Acordou em um susto. Não sabia onde estava, nem por que sentia tantas dores. A cabeça estava completamente zonza. O ambiente estaria em completo breu, não fosse por uma gama de fiozinhos de luz que vazavam nas brechas da parede de madeira. Aquela constelação amarela no chão, envolta em brumas do que se imaginava ser poeira, incomodava. Bateu com o cotovelo e forçou a entrada da luz, onde supôs ser uma janela. O sol entrou inclemente e inundou o cômodo; sujeira, lixo, baratas e uma cama de campanha fechada no canto, compunha o cenário macabro. Lá fora, uma comunidade pobre, muitas crianças e esgoto vazando a céu aberto.
Tentou se erguer, mas suas pernas estavam trêmulas. Quis pedir ajuda, mas apenas conseguiu balbuciar alguns sons ininteligíveis. De repente, uma porta de madeira abriu-se violentamente, trazendo uma rajada de vento que impregnou o local com um odor fétido e mais poeira. Tossiu com dificuldade, sua garganta estava fechada e quase sufocou. Uma bola de futebol atravessou a porta e lentamente rolou até tocar seus pés. Um garotinho seminu e descalço, correu para pegar a bola e estancou na sua frente, observando-o curioso. Tentou falar ao moleque e pedir ajuda, um pouco de água, mas ele pegou o brinquedo e correu fechando a porta atrás de si.

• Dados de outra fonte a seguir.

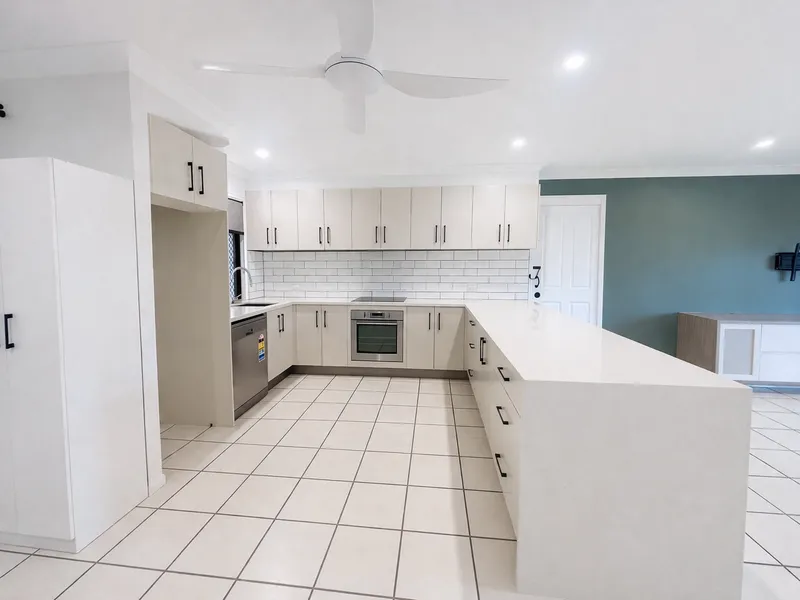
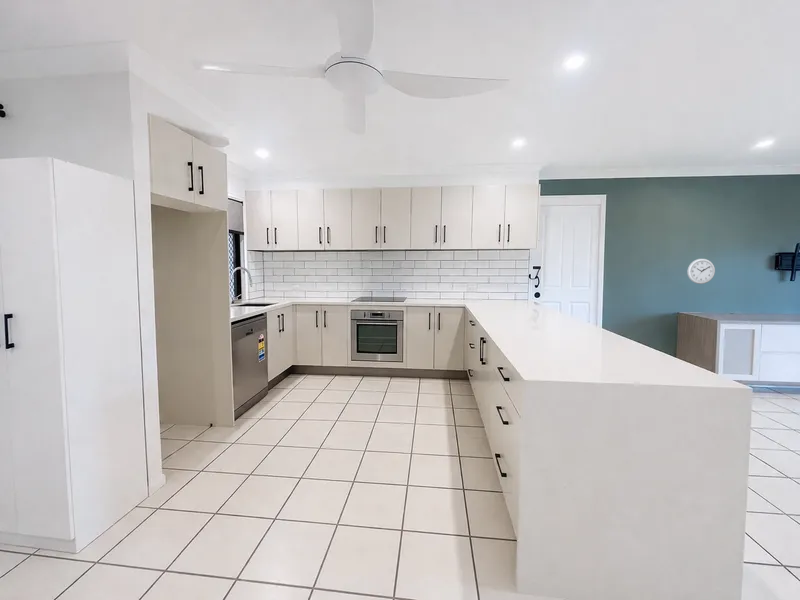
+ wall clock [686,258,716,285]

Aquela situação o estava enfurecendo e, rastejando, buscou as últimas forças para abrir a porta. Encontrou um corredor comprido, vazio, com uma porta ao fundo. No beiral, rindo inocentemente, estava o garotinho abraçado à bola. Apoiando na parede corroída, que quase veio ao chão com o seu peso, conseguiu se erguer e se manter em pé. A cabeça rodava muito e uma dor lancinante na coxa da perna esquerda ameaçou o derrubar novamente; passou a mão no local dolorido e sentiu uma secreção espessa. Aquilo não era sangue, a ferida devia estar purulando, já. Mas, como??? Por quanto tempo ficou desacordado, afinal?

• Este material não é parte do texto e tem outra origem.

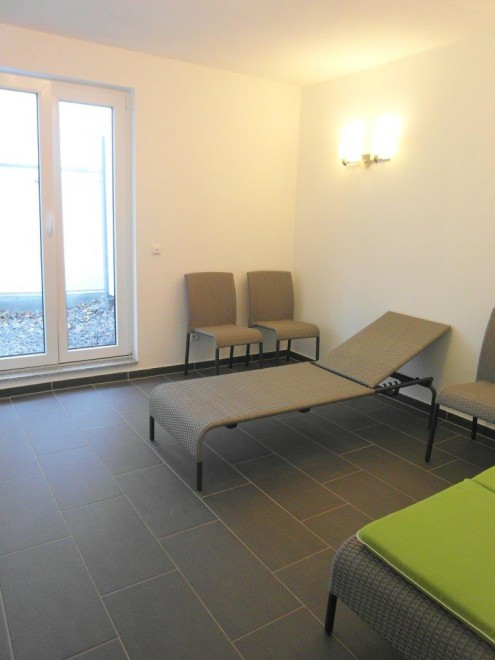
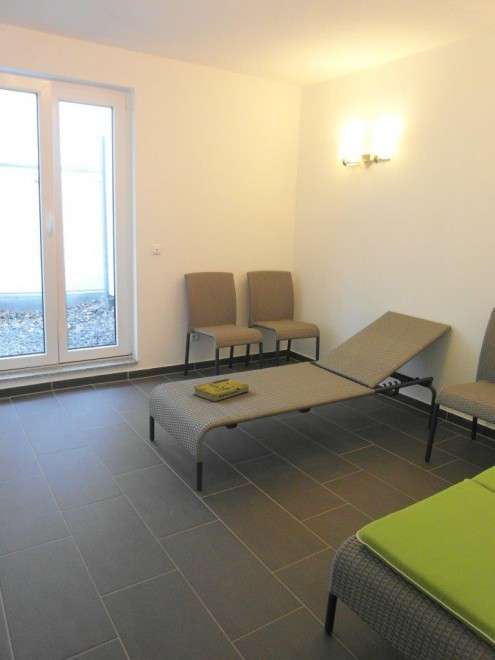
+ book [193,378,250,403]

Seguiu o corredor e, lá fora, gritou para algumas mulheres que lavavam roupa.
- Ei!
As mulheres viraram em sua direção e, como que coreografadas num balé lento e cheio de movimentos delicados, juntaram as peças de roupa nas bacias reluzentes e rumaram para os barracos.
- Mas, que merda! Alguém pode me ajudar????
Então, ouviu um tiro. O cheiro de pólvora queimada se misturou rapidamente ao odor podre de coisa morta, de carniça. As mulheres apressaram o passo, fecharam as janelas e portas; os meninos se entocaram no mato. E ele ficou só outra vez.
Tentou pensar, mas não havia tempo para nada, por que ouviu outro tiro, próximo, depois outro ainda mais próximo. Correu e se enveredou por uma viela estreita, correndo o quanto podia. A dor na perna esquerda tornou-se insuportável e ele caiu quase desfalecido.
Então, sentiu alguma coisa tocar-lhe os cabelos e depois a testa. Era molhado, cheirava mal, parecia uma língua, e era! Um vira-latas lambeu-lhe o rosto suado, depois mordeu a gola da sua camisa e começou a puxá-lo, arrastando-o até um beco escuro. Ouviu vozes cada vez mais perto, uma delas era rouca e predominante. Certamente estavam à sua procura. Permaneceu em silêncio absoluto até que as vozes fossem afastando-se até sumirem de vez. O cachorro deitou-se ao seu lado: enfim, um amigo.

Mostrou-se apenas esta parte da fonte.